* [Required action]: Everything from the line containing "[591,761,624,771] 2015. ->" through the end of the entries should be output exactly; nothing before it is wanted.

*** Block opens ***

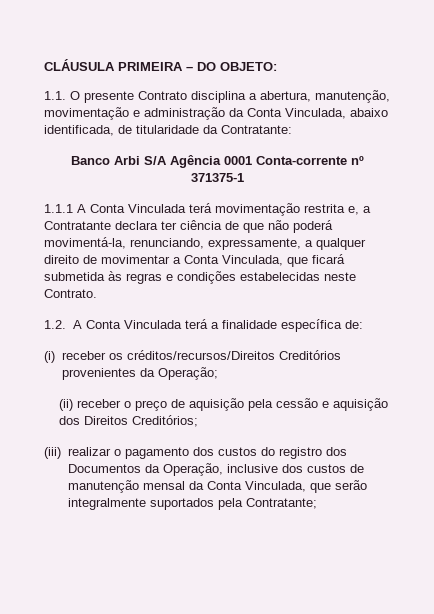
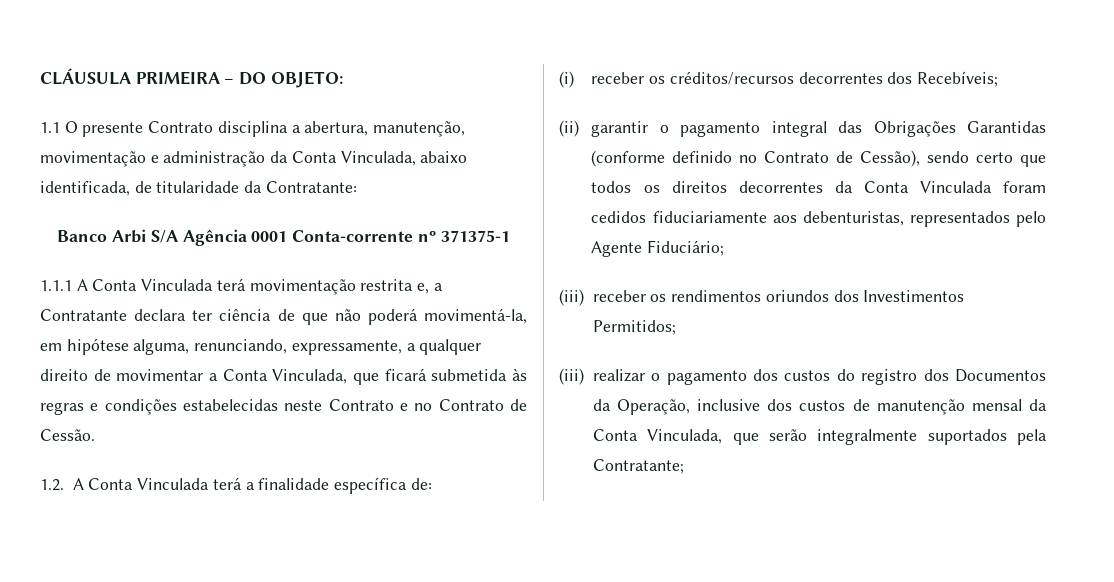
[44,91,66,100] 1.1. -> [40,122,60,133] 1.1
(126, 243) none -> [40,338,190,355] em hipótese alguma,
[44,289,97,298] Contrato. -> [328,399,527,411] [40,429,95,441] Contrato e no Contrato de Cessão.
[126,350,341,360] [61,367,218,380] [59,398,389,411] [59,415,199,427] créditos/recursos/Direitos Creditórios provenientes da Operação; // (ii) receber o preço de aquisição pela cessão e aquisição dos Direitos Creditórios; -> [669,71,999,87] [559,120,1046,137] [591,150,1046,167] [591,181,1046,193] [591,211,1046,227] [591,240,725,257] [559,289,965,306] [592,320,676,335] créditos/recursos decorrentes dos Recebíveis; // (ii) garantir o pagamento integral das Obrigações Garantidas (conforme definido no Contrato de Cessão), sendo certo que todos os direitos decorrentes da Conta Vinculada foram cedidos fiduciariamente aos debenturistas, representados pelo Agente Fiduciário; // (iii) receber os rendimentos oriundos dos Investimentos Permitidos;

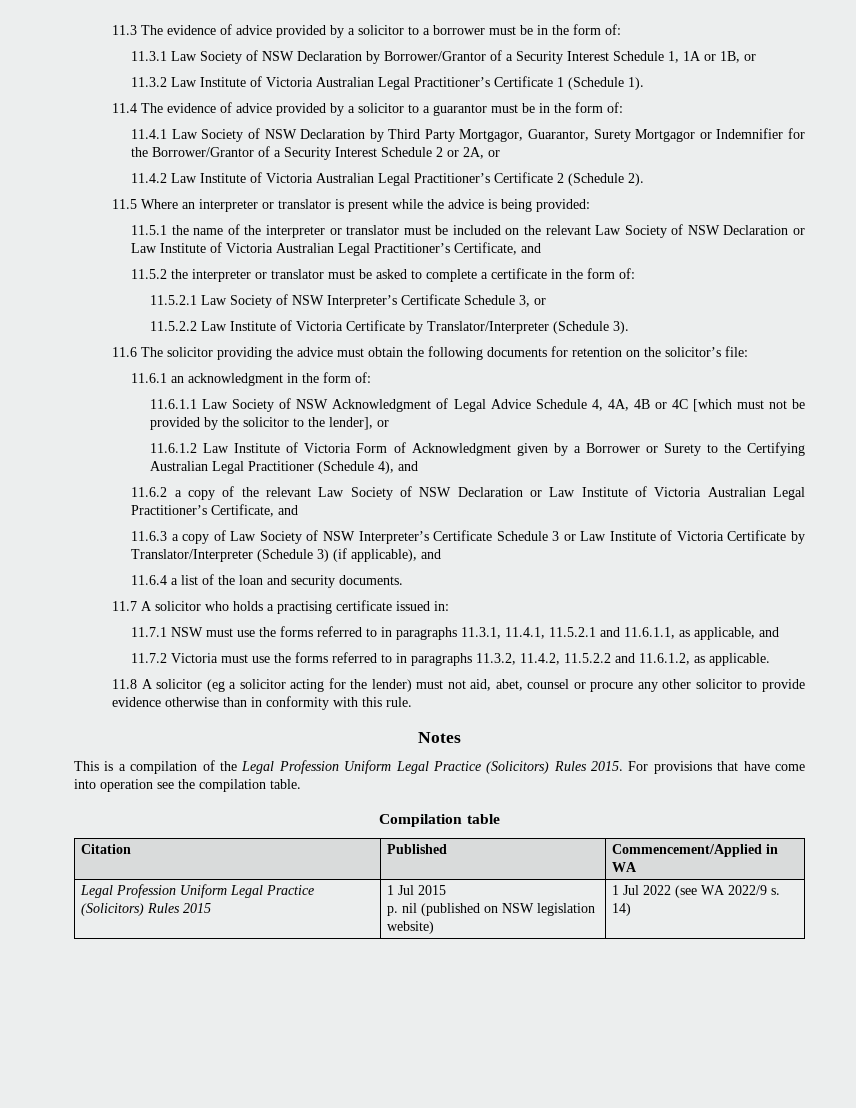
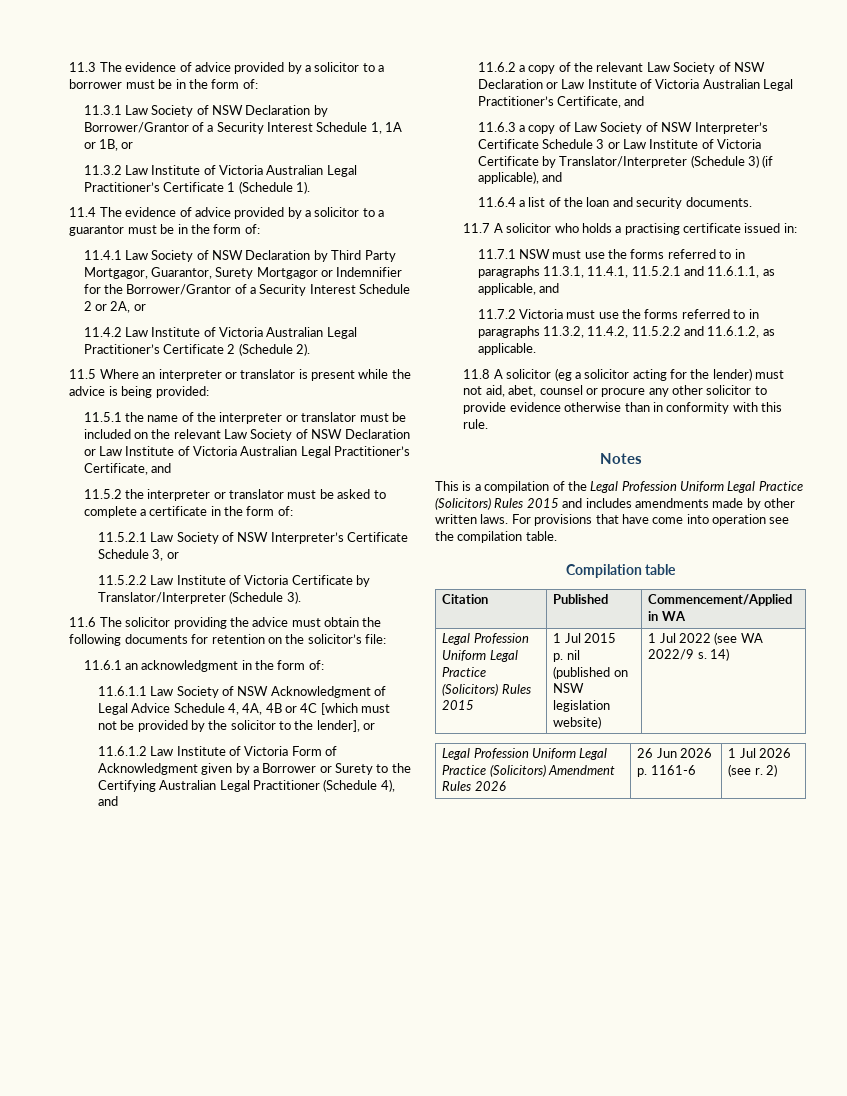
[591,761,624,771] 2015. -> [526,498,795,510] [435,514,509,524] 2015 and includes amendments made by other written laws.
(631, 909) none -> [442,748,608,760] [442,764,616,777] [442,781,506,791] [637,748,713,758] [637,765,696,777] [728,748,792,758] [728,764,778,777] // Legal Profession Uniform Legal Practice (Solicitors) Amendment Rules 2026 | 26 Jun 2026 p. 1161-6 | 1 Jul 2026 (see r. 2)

*** Block closes ***

* [Your response]:
[591,761,624,771] 2015. -> [526,498,795,510] [435,514,509,524] 2015 and includes amendments made by other written laws.
(631, 909) none -> [442,748,608,760] [442,764,616,777] [442,781,506,791] [637,748,713,758] [637,765,696,777] [728,748,792,758] [728,764,778,777] // Legal Profession Uniform Legal Practice (Solicitors) Amendment Rules 2026 | 26 Jun 2026 p. 1161-6 | 1 Jul 2026 (see r. 2)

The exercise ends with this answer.